THE HINDU UNIVERSITY is the monument of this selfless and dreamy Brahmin. It is his pet child. Beggared in worldly goods—this is his rich possession. Having made the world his kith and kin, this is his favourite child. For it, he has played the autocrat and the doting father, and extended his palm in the fine frenzy of begging—which had never known what it was to accept a gift for self.
Will it prove the proverbial mustard seed from which a mighty tree would grow that would shelter Hindu society in its travail after perfection? It all depends on a succession of knight-errants being available who will carry on the search after the Holy Grail. The Brahmanic outlook on life is one of calm contemplation of the forces of nature, riding them astride and bending them to your will. In the expressive words of Jeremy Taylor, “the Brahmin has a strange evenness and untroubled passage, sliding towards his ocean of God and infinity, with a certain and silent motion.”
There is a joy in the life of Yoga. In Ranade’s words, purposeless activity is better than no activity. A regular Mahabharata will have to be fought to make the Hindu University approximate to the ideal of its architect.
I have mentioned above that birth has been the Mahamana’s destiny. He has played up to the highest traditions of the qualities that to the Brahmin are svabhavaja. Dressed in unostentatious and immaculate white with his passions subdued and his form all fire, he has never allowed the serenity born of internal harmony, the birthright of his tribe, to be obscured for long by jarring elements outside.
Huxley spoke of Gladstone as one on whose tongue the honey bee had worked the miracle when he was born. The Vyasa in Panditji sublimated to perfection, has made of him the silver-tongued, dulcet-voiced speaker of the masses.
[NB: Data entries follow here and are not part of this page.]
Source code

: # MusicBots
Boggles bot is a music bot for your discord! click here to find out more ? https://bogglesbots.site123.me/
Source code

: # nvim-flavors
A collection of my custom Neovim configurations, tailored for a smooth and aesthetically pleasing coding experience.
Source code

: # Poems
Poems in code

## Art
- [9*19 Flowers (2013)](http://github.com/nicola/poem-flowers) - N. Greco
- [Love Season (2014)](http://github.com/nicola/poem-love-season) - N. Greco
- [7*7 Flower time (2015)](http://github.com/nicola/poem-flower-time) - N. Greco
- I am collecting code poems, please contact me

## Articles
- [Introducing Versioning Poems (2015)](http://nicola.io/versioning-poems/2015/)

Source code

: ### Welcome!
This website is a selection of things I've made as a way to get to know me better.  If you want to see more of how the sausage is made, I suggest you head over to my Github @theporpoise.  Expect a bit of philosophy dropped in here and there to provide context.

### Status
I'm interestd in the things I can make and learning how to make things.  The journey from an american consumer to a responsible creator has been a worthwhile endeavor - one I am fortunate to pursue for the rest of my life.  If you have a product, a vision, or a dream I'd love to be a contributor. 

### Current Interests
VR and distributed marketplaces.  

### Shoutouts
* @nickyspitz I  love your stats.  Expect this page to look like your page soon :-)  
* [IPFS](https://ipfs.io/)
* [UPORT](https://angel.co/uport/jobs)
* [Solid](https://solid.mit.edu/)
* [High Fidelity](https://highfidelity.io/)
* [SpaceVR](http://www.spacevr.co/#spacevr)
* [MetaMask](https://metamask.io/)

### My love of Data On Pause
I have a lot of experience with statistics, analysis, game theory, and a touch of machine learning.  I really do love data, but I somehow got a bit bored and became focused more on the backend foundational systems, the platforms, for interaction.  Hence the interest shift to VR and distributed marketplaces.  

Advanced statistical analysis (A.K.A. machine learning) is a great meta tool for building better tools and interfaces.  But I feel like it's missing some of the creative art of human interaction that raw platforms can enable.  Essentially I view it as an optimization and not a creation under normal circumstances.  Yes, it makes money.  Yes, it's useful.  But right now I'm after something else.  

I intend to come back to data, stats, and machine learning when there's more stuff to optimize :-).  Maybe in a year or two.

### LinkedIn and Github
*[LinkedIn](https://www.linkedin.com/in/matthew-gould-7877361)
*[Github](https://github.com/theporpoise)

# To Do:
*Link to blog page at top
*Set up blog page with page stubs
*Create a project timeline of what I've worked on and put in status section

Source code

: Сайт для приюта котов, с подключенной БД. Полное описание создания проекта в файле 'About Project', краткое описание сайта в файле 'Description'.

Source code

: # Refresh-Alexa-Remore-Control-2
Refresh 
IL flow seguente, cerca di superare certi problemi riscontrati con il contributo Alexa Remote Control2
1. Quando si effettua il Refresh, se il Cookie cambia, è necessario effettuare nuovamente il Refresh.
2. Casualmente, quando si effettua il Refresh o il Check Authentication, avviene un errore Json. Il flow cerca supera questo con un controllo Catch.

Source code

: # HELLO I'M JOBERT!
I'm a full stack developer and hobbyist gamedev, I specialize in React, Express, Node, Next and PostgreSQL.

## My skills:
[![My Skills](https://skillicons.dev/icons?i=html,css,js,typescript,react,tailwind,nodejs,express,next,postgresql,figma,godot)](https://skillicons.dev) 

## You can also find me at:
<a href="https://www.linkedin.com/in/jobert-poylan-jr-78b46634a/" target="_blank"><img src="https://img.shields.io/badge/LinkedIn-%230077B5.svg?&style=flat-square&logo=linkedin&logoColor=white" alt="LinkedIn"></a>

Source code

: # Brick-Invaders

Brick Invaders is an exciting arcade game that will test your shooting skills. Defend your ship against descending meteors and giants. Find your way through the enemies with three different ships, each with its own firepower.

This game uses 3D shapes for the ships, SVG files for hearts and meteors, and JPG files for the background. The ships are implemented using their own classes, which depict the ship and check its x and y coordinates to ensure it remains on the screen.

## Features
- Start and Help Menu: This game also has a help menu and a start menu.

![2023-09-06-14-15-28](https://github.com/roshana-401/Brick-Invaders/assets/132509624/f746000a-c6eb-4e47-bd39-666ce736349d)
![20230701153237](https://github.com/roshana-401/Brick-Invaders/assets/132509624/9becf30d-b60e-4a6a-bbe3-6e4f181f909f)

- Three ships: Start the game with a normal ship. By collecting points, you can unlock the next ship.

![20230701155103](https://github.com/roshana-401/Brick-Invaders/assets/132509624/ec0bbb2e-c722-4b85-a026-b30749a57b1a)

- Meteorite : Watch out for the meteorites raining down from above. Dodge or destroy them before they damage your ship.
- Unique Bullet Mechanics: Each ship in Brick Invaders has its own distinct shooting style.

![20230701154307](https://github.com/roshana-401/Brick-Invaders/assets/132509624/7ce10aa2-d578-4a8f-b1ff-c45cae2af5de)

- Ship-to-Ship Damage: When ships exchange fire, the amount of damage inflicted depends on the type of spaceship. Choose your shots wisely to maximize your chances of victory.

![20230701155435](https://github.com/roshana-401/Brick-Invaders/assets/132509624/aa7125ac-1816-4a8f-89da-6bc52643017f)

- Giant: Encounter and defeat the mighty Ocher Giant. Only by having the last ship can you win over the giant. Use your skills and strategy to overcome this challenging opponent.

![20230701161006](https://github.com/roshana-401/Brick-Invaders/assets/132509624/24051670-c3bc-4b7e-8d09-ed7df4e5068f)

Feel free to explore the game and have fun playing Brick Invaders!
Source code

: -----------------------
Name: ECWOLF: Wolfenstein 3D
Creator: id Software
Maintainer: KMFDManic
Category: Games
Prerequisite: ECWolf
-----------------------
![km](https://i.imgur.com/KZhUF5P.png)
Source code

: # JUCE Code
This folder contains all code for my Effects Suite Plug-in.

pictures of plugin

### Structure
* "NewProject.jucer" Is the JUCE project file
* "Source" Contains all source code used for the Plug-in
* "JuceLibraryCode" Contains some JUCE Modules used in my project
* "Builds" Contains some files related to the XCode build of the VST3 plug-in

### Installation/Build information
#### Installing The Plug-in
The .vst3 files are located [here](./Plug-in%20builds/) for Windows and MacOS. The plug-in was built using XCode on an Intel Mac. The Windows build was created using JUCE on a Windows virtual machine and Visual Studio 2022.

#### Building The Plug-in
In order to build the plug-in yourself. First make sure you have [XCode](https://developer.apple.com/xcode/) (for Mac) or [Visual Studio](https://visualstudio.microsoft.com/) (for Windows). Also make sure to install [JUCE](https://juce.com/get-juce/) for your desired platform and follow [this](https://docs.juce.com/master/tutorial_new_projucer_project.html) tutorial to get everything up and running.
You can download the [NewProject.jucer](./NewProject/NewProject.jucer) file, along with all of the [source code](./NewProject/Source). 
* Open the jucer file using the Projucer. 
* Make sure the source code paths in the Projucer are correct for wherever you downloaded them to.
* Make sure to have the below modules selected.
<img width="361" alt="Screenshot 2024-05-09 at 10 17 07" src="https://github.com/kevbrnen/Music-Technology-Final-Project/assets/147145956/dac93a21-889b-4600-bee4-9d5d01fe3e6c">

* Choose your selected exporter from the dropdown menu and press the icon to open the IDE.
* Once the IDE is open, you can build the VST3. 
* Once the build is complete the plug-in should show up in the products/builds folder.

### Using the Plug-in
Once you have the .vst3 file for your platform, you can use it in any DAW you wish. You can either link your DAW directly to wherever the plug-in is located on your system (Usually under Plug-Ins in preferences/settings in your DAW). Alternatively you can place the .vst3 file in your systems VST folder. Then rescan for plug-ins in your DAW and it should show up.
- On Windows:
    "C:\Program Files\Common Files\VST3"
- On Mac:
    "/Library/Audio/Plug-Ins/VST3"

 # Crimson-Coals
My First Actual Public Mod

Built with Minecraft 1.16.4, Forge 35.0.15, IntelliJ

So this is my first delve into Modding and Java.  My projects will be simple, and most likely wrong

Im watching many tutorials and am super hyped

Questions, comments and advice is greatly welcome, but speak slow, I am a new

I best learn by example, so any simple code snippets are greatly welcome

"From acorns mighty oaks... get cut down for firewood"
Another result of the Vyasa habit of entering into the skins of the audience makes him simulate the emotion of the audience. If you approach Panditji with a tale of your tribulation, the death of a relative and start weeping, tears will well forth from his eyes. They are not the tears of affectation. His genuinely refined nature is so attuned to world-emotionalism that the response is instantaneous and genuine.
He stands as a block of granite in the midst of a mass of shale and conglomerate. His beautifully modelled body, every limb tingling with the pulsating harmony within, which has known the impulse without, the prolonged austerities of tapas, his loftiness of purpose, would disdain to think anything that was mean, his varied scholarship that puts him at ease amongst the scholar pilgrims to his shrine of learning, his universality of spirit that makes him a citizen of the world and the least of a chauvinist, who that has known this Shankara of the 20th century, the Tyagamurti at its highest, would fail to detect the Super Brahmin in him?
Like the peak of Kailasa, he stands,with his seventy winters, a towering spectacle clothed in the effulgence of a mass of white, like the primaeval lotus which nothing can sully, a beacon of hope often, a portent never.